More than two and a half years after Bechtel National and Sempra Energy signed a fixed-price engineering, procurement and construction contract for the Port Arthur liquefied natural gas liquefaction project in Texas, the two companies now say they have “restated” the contract and updated the project price to $10.5 billion.
The companies signed the original agreement in March 2020, but Sempra delayed a final investment decision to build the plant by at least a year due to COVID-19 generated cuts in global demand for fuel.
Neither Sempra nor Bechtel disclosed or commented on the original contract price but earlier reports suggested the 2020 cost at between $8 billion and $9 billion.
Based on current robust customer interest, “we know that Port Arthur LNG is highly attractive to the global market,” Sempra said in its Oct.20 announcement of the contract.
The Federal Energy Regulatory Commission on Oct. 13 approved Sempra’s July request for an extension to complete construction of the plant and associated pipelines, citing market conditions and supply chain problems related to the pandemic for construction delays. The deadline was moved to June 2028 from April 2024. FERC originally approved building the plant in April 2019.
Th global demand for LNG has rebounded in 2022 with natural gas prices in Europe up about 111% after Russia’s invasion of Ukraine.
Phase one of the project will include two natural gas liquefaction trains expected to produce 13.5 million tons per year of LNG, storage tanks, a marine berth and loading facilities. The project’s second phase is “competitively positioned” and under development, Sempra said.
Expansion Possible
But the large site, nearly 3,000 acres along a three-mile stretch of the Sabine-Neches waterway, could be expanded to eight liquefaction trains with capacity of about 45 million tons per year, Sempra said.
Bechtel's oil, gas and chemicals unit will perform detailed engineering, procurement, construction, commissioning, startup, performance testing and operator training activities.
Sempra said Bechtel will continue engineering before a final investment decision to better assure project cost and schedule certainty.
Global gas buyers have been slow to sign new long-term contracts needed to finance multibillion-dollar LNG projects due to overbuilding of export terminals in 2019, says Reuters. Building new U.S. export infrastructure now is seen as critical to providing overseas markets with cleaner fuel alternatives, said Jeffrey Martin, Sempra Energy chairman and CEO.

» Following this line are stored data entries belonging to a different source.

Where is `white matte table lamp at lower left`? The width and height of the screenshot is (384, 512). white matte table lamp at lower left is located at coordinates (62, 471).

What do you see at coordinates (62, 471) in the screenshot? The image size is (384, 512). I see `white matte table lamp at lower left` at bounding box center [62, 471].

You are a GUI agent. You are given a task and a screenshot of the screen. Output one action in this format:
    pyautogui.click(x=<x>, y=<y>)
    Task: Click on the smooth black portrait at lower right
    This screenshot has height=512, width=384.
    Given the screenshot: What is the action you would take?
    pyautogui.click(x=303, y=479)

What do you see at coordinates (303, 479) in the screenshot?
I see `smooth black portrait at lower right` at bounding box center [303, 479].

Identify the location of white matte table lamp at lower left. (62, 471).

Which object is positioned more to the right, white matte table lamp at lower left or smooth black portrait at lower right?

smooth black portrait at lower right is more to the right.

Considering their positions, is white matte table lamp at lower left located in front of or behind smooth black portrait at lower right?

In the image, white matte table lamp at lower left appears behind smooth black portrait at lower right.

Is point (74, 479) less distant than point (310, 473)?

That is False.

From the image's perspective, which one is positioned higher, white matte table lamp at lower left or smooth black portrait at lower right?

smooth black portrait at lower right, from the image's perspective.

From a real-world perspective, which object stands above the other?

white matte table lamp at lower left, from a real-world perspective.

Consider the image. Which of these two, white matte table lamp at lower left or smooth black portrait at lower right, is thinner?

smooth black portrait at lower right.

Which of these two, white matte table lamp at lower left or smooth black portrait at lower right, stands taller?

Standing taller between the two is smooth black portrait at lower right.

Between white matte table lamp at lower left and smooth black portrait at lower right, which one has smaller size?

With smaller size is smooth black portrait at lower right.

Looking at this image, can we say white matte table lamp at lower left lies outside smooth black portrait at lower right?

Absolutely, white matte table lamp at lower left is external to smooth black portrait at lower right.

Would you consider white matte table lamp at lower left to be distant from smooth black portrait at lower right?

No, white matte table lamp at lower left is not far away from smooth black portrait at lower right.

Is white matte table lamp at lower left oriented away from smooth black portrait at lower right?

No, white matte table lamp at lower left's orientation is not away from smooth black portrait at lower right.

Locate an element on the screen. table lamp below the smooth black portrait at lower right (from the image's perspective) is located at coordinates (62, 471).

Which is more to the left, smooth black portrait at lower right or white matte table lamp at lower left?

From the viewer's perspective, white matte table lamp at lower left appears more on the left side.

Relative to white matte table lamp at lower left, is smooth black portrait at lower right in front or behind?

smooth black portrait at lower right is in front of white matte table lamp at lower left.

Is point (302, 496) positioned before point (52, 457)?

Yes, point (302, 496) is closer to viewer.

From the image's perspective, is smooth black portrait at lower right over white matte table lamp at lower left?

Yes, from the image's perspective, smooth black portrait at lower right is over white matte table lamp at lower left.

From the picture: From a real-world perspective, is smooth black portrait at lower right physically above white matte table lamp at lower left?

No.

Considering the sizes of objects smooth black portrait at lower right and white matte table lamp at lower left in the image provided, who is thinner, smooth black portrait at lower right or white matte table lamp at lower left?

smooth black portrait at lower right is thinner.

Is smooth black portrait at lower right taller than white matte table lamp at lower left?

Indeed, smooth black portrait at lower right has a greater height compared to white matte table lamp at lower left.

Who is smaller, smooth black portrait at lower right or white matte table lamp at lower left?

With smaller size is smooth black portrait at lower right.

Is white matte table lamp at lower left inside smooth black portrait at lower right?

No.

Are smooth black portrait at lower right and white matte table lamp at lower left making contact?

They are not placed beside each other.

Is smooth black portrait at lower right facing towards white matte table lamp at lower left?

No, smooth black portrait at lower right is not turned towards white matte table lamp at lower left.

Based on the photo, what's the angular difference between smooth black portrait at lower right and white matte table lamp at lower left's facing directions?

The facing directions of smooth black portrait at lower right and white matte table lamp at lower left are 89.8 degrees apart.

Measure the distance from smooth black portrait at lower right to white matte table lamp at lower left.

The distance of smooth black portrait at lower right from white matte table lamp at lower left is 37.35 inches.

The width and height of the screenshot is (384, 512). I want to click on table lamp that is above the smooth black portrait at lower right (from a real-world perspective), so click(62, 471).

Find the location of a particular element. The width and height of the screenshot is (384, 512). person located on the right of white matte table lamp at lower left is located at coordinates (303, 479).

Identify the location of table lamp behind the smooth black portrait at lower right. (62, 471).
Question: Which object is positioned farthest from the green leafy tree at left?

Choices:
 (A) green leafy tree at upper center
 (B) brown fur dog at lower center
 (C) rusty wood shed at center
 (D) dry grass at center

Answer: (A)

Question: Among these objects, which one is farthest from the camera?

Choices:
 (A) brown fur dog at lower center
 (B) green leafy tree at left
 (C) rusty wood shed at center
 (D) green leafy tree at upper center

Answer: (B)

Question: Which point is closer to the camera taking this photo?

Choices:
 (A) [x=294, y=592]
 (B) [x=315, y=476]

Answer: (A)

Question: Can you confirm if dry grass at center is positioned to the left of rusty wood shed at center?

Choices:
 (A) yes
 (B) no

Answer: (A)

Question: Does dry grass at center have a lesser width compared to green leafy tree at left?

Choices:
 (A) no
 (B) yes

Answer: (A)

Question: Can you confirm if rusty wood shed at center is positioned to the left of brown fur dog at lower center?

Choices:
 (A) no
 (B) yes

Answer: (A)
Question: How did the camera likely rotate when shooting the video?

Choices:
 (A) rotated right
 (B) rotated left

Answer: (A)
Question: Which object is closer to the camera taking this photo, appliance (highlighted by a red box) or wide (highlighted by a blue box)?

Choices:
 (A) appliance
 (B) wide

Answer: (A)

The project could create a craft workforce that peaks at about 5,000, Sempra said.
But the Port Arthur Community Action Network, which has sought stricter air pollution limits for the facility that a state environmental agency declined to set in September in approving its permit—despite support of the group's position by an administrative law judge earlier this year—filed an appeal in federal court in October, says a report by Spotlight.
It says the state agency agreed with Port Arthur LNG's claims that those limits would be not be financially feasible and that new technologies have not been tested in existing facilities. Agency and company officials declined comment, citing the new lawsuit.
Another Big LNG Project
Sempra also is developing, with partners, Phase 2 of the Cameron LNG export project in Hackberry, La. by adding a fourth train with a production capacity of 6.75 million tpy in an agreement reached in April. Developer partners include TotalEnergies, Mitsubishi and NKY Group,
Two front-end engineering design contracts were awarded to Bechtel and to a joint venture JGC America and Zachry Industrial. At the end of the contracts, one firm will be selected as EPC contractor for the estimated $4-billion project. Construction is set to begin in 2026.
The developers in May also agreed to develop a carbon capture and storage project for Cameron LNG, with a capacity of up to 2 million tons stored in underground injection wells. The project is subject to securing permits and definitive agreements, as well as a final investment decision by each partner.
Sempra announced earlier this year a planned $36-billion capital investment program for the next five years, a record level, including both fossil fuel and renewable energy spending.